Jonathan Slinger – brilliant as Malvolio – Photo: Jillian Edelstein
Second standout for me had to be Cecilia Noble as a diva-Queen Maria, the brilliant matriarch in amongst the drunken debauchery of Sir Toby’s den, wonderfully complicit as she was in the grand plan to bring the malevolent Malvolio to his shame. Brilliant too were the energetic Kirsty Bushell as Olivia, Bruce Mackinnon as Sir Andrew, and Nicholas Day as Sir Toby. I was a little disappointed by Emily Taafee as Viola, whose delicate Irish accent seemed a little strained in her efforts to be heard amidst the tomfoolery of her fellow cast members, and more often than not I found it difficult to decipher what she was saying. However that too is a problem with theatre (almost) “in the round” which meant that more often than not, we found ourselves facing the back of an actor whose voice simply didn’t carry.

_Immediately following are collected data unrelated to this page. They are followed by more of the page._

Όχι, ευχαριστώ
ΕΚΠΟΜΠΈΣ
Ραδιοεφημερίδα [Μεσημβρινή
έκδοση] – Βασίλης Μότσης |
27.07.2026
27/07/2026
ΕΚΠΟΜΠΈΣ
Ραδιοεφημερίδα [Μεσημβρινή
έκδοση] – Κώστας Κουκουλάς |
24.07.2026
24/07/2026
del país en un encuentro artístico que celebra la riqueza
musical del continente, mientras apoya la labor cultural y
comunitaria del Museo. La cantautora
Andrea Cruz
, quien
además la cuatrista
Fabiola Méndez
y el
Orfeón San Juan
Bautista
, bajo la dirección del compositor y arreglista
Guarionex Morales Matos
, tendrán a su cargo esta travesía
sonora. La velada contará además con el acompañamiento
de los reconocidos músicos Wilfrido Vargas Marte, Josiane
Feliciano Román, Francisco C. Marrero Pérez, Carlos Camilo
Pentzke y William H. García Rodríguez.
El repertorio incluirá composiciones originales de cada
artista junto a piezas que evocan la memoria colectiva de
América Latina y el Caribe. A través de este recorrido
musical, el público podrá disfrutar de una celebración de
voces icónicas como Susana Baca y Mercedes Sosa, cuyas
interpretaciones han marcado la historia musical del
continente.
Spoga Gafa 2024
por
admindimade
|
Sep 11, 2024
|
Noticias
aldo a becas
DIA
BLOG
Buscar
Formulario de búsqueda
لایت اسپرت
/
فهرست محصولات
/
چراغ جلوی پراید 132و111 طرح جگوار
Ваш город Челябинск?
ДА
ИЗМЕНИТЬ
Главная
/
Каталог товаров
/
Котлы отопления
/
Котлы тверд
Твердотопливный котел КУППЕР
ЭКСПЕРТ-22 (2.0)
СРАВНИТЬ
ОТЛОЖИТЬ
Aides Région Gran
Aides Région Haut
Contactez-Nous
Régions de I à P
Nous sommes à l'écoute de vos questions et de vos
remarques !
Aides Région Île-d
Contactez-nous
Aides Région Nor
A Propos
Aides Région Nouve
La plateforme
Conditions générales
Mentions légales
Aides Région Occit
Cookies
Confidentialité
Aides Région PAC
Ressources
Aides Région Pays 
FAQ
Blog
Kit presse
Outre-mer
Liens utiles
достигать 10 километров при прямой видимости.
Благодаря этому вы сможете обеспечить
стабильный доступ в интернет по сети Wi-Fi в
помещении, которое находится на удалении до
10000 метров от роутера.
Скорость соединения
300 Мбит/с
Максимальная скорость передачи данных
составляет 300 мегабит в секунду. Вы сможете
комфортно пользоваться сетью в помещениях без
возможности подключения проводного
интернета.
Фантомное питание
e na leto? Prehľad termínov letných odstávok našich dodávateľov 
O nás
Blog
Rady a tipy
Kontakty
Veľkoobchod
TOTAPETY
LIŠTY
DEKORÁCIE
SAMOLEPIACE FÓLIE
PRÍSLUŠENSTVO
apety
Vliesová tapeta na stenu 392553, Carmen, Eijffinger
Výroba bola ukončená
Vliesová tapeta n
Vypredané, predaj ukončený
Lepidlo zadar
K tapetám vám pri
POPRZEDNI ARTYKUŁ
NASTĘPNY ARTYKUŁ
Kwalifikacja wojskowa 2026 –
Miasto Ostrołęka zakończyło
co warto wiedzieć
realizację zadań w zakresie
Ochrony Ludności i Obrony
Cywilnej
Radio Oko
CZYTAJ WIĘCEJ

Sir Toby, Sir Andrew and Fabian
No matter – as is often the case with Shakespeare, the old english is frequently difficult to understand in its totality. Which is why the role of a director, in translating that hyperbolic verse into the modern age, is so important. David Farr’s Twelfth Night not only translated brilliantly, but it lived, breathed and pulsated energy and jocularity which was contagious across the Roundhouse audience – even the wet ones at the front.
Twelfth Night continues at the Roundhouse until 5 July.